Activity:
In exact form, please repeat the records from their opening line down to the line with "длительного и яркого звука. Все струны PRS", including that line.

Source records
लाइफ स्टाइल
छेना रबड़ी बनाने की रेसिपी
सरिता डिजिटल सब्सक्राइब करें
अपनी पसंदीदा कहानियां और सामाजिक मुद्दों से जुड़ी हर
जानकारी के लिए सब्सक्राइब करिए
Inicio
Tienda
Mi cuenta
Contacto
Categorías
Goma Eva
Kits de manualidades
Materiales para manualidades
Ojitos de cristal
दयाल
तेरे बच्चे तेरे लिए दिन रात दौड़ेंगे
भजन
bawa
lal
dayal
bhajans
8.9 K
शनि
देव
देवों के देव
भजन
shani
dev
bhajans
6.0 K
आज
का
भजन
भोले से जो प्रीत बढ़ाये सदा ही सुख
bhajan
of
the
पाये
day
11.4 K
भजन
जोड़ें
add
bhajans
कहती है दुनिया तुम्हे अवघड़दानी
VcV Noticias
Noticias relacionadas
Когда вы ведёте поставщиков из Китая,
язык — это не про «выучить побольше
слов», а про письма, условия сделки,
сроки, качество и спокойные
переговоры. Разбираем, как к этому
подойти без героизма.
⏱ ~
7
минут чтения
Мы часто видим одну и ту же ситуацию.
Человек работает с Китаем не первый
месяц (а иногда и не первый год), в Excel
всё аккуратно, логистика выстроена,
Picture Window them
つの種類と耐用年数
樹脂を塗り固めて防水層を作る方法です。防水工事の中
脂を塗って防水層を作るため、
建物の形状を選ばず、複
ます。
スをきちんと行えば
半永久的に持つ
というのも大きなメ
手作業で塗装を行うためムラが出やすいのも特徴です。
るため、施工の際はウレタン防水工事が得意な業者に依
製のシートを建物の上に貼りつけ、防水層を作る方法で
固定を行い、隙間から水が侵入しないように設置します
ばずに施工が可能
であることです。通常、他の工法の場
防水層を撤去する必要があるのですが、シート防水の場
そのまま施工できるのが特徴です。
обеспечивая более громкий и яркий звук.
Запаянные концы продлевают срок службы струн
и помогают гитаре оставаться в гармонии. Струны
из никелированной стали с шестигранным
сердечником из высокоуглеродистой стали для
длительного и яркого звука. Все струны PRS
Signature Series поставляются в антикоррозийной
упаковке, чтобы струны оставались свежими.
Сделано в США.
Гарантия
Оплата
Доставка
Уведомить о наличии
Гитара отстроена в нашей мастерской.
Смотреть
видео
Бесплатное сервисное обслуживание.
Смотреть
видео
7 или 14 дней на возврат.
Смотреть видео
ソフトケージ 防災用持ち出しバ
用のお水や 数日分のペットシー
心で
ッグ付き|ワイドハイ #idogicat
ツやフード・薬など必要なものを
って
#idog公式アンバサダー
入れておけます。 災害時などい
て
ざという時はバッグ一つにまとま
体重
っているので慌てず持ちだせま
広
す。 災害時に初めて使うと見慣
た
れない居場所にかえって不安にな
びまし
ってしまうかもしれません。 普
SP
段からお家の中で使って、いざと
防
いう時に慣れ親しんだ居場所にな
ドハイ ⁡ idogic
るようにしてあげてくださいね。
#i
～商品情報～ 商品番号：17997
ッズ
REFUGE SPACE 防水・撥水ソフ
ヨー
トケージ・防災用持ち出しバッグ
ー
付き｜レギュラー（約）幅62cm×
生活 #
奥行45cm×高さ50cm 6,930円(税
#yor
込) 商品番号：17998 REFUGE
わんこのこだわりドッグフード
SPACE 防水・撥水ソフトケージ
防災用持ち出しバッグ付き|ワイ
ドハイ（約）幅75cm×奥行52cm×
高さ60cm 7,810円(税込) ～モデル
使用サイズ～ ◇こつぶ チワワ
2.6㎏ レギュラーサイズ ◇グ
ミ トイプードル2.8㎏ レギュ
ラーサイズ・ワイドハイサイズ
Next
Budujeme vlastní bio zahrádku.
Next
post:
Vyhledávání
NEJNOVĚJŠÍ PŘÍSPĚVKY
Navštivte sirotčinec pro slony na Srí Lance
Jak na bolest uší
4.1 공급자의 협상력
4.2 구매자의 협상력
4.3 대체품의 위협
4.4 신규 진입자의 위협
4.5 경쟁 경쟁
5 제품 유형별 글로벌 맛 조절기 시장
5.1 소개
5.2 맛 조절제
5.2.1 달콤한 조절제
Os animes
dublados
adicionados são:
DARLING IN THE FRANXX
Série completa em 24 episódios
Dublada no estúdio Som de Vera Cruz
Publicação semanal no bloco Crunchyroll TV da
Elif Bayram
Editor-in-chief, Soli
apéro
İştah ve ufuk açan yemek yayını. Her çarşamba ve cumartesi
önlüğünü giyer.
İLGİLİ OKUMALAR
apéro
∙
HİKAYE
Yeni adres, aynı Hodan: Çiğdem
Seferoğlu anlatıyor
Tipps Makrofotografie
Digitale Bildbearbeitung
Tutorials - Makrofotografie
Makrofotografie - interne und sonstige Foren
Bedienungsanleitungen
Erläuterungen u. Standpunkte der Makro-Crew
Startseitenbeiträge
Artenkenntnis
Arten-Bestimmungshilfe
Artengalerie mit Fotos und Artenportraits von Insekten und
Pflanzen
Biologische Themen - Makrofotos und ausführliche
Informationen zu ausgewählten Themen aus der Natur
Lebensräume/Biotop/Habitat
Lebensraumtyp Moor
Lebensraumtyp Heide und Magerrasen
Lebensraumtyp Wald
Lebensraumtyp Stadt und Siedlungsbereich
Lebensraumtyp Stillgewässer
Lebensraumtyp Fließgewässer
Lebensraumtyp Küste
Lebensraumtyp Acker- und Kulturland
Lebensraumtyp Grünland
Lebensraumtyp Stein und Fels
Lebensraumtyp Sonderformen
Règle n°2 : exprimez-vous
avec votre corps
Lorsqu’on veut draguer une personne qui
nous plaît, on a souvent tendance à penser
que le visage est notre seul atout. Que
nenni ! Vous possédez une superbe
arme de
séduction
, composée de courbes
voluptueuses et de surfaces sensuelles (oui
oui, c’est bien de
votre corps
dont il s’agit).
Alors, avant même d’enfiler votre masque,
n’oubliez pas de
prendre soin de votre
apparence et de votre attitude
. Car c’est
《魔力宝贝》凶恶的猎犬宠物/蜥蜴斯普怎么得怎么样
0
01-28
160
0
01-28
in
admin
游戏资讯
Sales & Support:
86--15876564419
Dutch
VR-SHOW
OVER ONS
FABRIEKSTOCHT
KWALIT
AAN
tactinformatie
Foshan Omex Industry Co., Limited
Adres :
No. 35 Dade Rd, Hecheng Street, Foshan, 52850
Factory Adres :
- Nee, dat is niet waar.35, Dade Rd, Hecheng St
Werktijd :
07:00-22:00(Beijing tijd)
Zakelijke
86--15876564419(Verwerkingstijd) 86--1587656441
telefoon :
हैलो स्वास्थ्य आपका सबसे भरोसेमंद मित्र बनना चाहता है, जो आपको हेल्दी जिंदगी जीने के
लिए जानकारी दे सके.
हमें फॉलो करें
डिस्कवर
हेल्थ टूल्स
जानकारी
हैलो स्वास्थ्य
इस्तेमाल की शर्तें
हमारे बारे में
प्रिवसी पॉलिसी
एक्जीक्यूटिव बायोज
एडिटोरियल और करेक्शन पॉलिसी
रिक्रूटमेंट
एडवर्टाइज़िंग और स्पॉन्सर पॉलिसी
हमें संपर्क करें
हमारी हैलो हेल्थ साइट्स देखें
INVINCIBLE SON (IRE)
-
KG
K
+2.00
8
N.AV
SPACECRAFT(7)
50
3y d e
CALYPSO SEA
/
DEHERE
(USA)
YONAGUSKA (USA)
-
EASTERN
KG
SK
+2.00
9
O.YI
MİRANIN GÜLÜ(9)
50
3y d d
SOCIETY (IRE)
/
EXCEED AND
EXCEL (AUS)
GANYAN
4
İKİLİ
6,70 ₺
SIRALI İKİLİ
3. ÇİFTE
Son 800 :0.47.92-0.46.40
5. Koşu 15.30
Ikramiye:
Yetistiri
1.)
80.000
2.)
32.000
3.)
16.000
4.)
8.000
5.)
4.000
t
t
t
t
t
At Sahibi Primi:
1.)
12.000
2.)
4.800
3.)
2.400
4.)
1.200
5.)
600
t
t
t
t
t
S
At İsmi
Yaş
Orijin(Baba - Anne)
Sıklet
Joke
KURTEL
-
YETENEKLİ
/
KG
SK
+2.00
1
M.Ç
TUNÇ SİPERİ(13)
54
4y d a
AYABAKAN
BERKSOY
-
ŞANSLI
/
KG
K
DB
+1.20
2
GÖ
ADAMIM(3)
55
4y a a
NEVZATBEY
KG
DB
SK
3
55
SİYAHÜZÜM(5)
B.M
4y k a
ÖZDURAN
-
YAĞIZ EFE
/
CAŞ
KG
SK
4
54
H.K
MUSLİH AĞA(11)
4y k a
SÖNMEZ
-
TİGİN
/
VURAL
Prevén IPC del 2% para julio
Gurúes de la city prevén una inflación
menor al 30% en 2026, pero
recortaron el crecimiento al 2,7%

Exercise result:
लाइफ स्टाइल
छेना रबड़ी बनाने की रेसिपी
सरिता डिजिटल सब्सक्राइब करें
अपनी पसंदीदा कहानियां और सामाजिक मुद्दों से जुड़ी हर
जानकारी के लिए सब्सक्राइब करिए
Inicio
Tienda
Mi cuenta
Contacto
Categorías
Goma Eva
Kits de manualidades
Materiales para manualidades
Ojitos de cristal
दयाल
तेरे बच्चे तेरे लिए दिन रात दौड़ेंगे
भजन
bawa
lal
dayal
bhajans
8.9 K
शनि
देव
देवों के देव
भजन
shani
dev
bhajans
6.0 K
आज
का
भजन
भोले से जो प्रीत बढ़ाये सदा ही सुख
bhajan
of
the
पाये
day
11.4 K
भजन
जोड़ें
add
bhajans
कहती है दुनिया तुम्हे अवघड़दानी
VcV Noticias
Noticias relacionadas
Когда вы ведёте поставщиков из Китая,
язык — это не про «выучить побольше
слов», а про письма, условия сделки,
сроки, качество и спокойные
переговоры. Разбираем, как к этому
подойти без героизма.
⏱ ~
7
минут чтения
Мы часто видим одну и ту же ситуацию.
Человек работает с Китаем не первый
месяц (а иногда и не первый год), в Excel
всё аккуратно, логистика выстроена,
Picture Window them
つの種類と耐用年数
樹脂を塗り固めて防水層を作る方法です。防水工事の中
脂を塗って防水層を作るため、
建物の形状を選ばず、複
ます。
スをきちんと行えば
半永久的に持つ
というのも大きなメ
手作業で塗装を行うためムラが出やすいのも特徴です。
るため、施工の際はウレタン防水工事が得意な業者に依
製のシートを建物の上に貼りつけ、防水層を作る方法で
固定を行い、隙間から水が侵入しないように設置します
ばずに施工が可能
であることです。通常、他の工法の場
防水層を撤去する必要があるのですが、シート防水の場
そのまま施工できるのが特徴です。
обеспечивая более громкий и яркий звук.
Запаянные концы продлевают срок службы струн
и помогают гитаре оставаться в гармонии. Струны
из никелированной стали с шестигранным
сердечником из высокоуглеродистой стали для
длительного и яркого звука. Все струны PRS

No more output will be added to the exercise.